§ **Tasks for this exercise**
(a) List the kinds of cyclists that the Gran Fondo forum thread says the event welcomes.
(b) Output the passage of the Gran Fondo forum thread word for word, beginning at the words "http://www.beezleyburn.com/2010 Gran Fondo.html" and stopping after the words "Any tire recommendations?".
(c) Write the next part of the Gran Fondo forum thread, picking up after its last sentence.

§ **Provided text**
------------

# Gran Fondo Ephrata, WA 3-21-10



## viciouscycle

If anyone is interested....

The Gran Fondo is a celebrated tradition in Italian cycling culture. A Gran Fondo is a long distance, mass-participation cycling event – not a race – that welcomes professional, amateur, and recreational cyclists of all abilities . While not strictly competitive, this ride is timed to provide some recognition to the top finishers.

Route: The course will for the most part go out Baird Springs Rd and return on Palisades Rd. It is designed to give riders a glimpse of some very remote, out of the way parts of central Washington. In the spirit of remote and rustic central Washington, much of the route is primitive gravel roads. There will be at least one well stocked aid station at approx. the half way point as well as sag wagons for additional assistance. 

http://www.beezleyburn.com/2010 Gran Fondo.html


----------



## ACree

Looks interesting, and definitely unique. How much is gravel, and how's the quality of those gravel roads? Any tire recommendations?


----------



## viciouscycle

The majority (60-70%) of the route will be gravel, the rock will vary from asphalt fines to 3/4 chunks. The good part, as we are riding pretty early in the year most roads may not have been graded *yet* so we are hoping for lanes that will be very hard packed dirt. BUT...........any thing may happen....lol I am planning using Spec Armadillo's, thicker casing to avoid rock cuts and pinches and riding my cross bike. There will be some pretty good climbs, look at the map, "the devils" coming back through the Palisades.....ouch, gravel and steep. I plan on driving it pretty soon to get a current condition, you can also send a question to the link above....he's the guy setting/organizing the course.

------------

[Collected data entries]

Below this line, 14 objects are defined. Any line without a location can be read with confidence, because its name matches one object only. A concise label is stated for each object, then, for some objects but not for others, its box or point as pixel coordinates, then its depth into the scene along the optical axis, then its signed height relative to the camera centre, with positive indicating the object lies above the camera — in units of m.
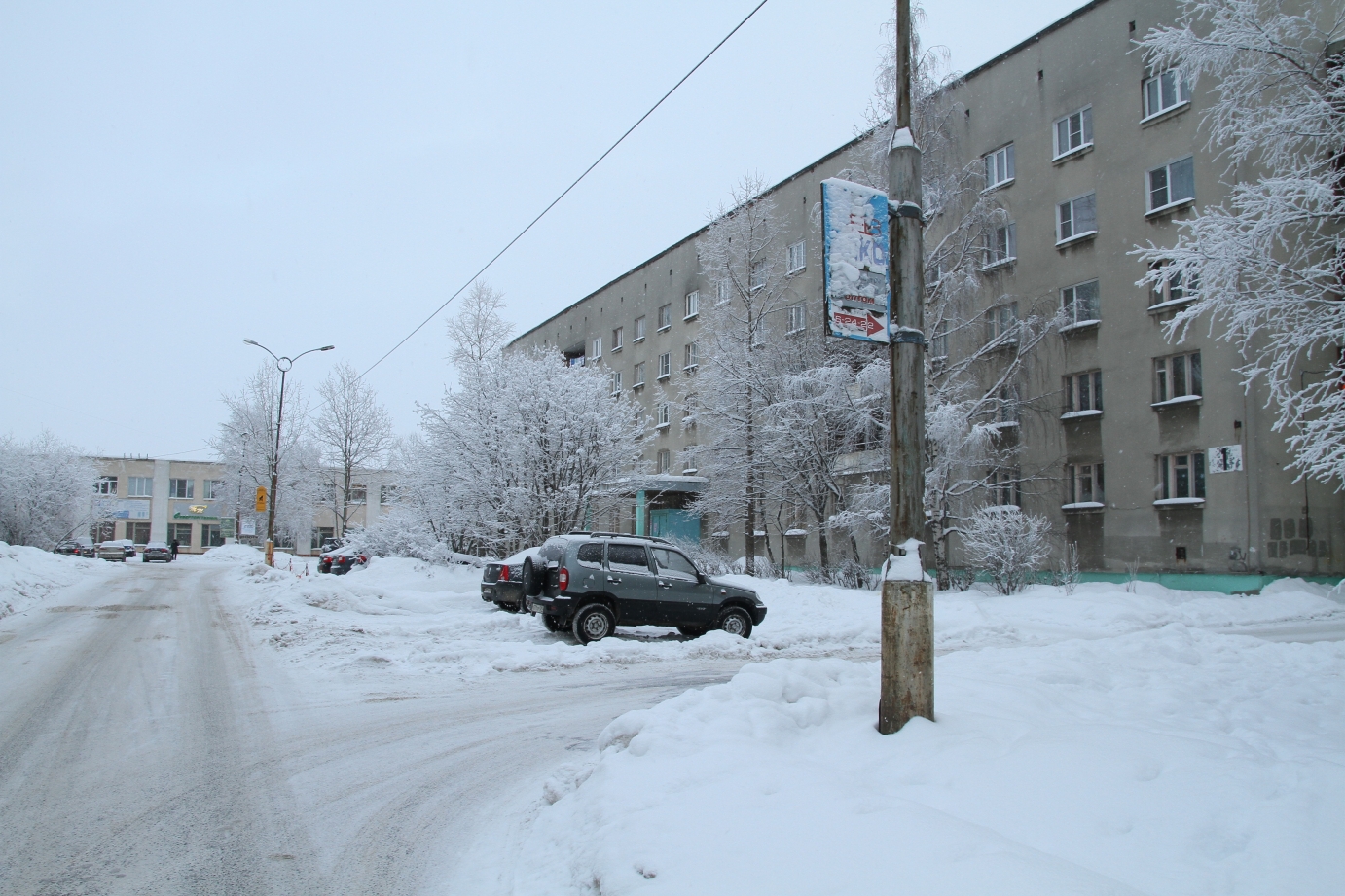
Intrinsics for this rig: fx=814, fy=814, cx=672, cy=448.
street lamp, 35.39 -0.36
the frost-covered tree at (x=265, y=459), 53.53 +3.70
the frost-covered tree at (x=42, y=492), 44.97 +1.19
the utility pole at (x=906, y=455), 5.18 +0.38
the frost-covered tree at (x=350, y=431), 50.69 +5.10
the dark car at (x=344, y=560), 30.06 -1.79
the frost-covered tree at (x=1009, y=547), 18.58 -0.79
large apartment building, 18.06 +4.72
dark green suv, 12.56 -1.25
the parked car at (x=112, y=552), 49.92 -2.39
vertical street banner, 5.37 +1.69
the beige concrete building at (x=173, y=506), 75.62 +0.63
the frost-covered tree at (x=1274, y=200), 10.14 +3.99
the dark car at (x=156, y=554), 49.28 -2.47
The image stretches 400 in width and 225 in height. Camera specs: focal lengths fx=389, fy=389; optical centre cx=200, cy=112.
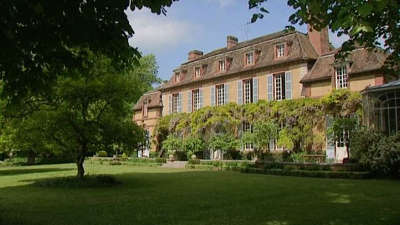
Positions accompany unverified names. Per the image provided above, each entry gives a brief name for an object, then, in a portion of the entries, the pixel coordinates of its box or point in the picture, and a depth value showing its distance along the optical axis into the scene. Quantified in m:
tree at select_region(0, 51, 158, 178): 14.89
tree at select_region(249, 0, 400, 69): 3.99
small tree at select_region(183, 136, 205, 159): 32.03
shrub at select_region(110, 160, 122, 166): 33.67
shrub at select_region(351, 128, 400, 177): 16.78
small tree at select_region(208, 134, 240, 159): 29.64
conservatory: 18.88
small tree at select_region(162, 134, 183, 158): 32.91
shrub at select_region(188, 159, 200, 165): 28.10
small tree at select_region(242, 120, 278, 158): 26.98
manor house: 24.81
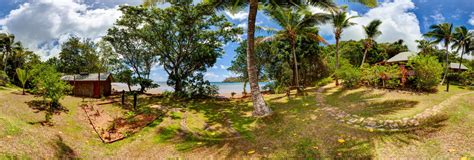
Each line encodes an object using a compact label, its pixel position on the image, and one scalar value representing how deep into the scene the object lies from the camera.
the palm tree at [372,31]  28.85
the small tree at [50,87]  14.80
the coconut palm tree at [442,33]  29.67
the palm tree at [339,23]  23.75
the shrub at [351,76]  21.42
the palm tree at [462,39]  31.66
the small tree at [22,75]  19.12
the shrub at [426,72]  17.42
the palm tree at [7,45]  37.62
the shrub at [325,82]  29.19
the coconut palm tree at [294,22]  22.28
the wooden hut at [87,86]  25.30
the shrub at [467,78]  27.64
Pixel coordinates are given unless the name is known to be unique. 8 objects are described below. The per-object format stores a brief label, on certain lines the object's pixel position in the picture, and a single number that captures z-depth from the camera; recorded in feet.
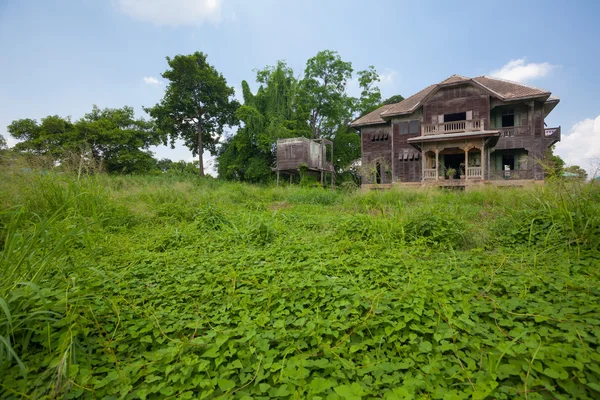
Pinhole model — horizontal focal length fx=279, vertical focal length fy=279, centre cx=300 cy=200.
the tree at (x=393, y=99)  98.27
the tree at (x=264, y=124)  80.79
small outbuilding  68.33
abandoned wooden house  49.57
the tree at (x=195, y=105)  91.56
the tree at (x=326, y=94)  94.58
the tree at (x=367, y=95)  98.07
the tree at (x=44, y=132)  76.83
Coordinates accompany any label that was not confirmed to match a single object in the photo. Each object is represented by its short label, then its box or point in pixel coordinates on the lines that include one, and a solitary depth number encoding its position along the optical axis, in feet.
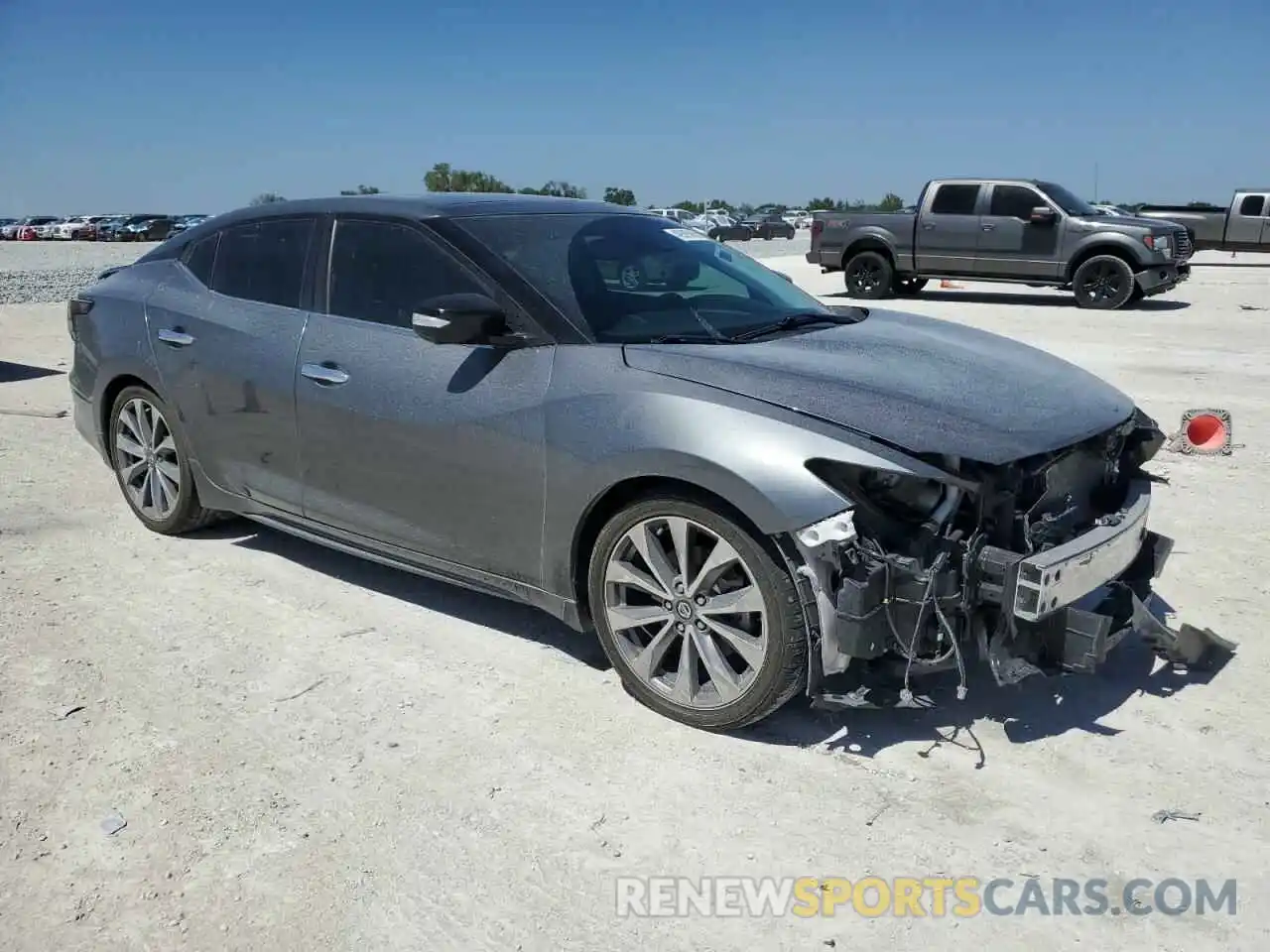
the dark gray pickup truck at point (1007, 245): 53.98
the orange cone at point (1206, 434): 22.57
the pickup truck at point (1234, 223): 81.05
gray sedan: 10.42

------------

§ **Task-by-task results**
(a) professional, amateur, recreational

(b)
http://www.beezleyburn.com/2010 Gran Fondo.html


----------



## ACree

Looks interesting, and definitely unique. How much is gravel, and how's the quality of those gravel roads? Any tire recommendations?

(c)
Hope to see you there......at least for the food and beer...lol


----------



## 196nautique

viciouscycle said:


> The majority (60-70%) of the route will be gravel, the rock will vary from asphalt fines to 3/4 chunks. The good part, as we are riding pretty early in the year most roads may not have been graded *yet* so we are hoping for lanes that will be very hard packed dirt. BUT...........any thing may happen....lol I am planning using Spec Armadillo's, thicker casing to avoid rock cuts and pinches and riding my cross bike. There will be some pretty good climbs, look at the map, "the devils" coming back through the Palisades.....ouch, gravel and steep. I plan on driving it pretty soon to get a current condition, you can also send a question to the link above....he's the guy setting/organizing the course.
> 
> Hope to see you there......at least for the food and beer...lol


Slick Armadillos?  25s or 28s?


----------



## viciouscycle

Slick 23's, but that is because that is what I all ready have, most guys are looking at running slick 25's.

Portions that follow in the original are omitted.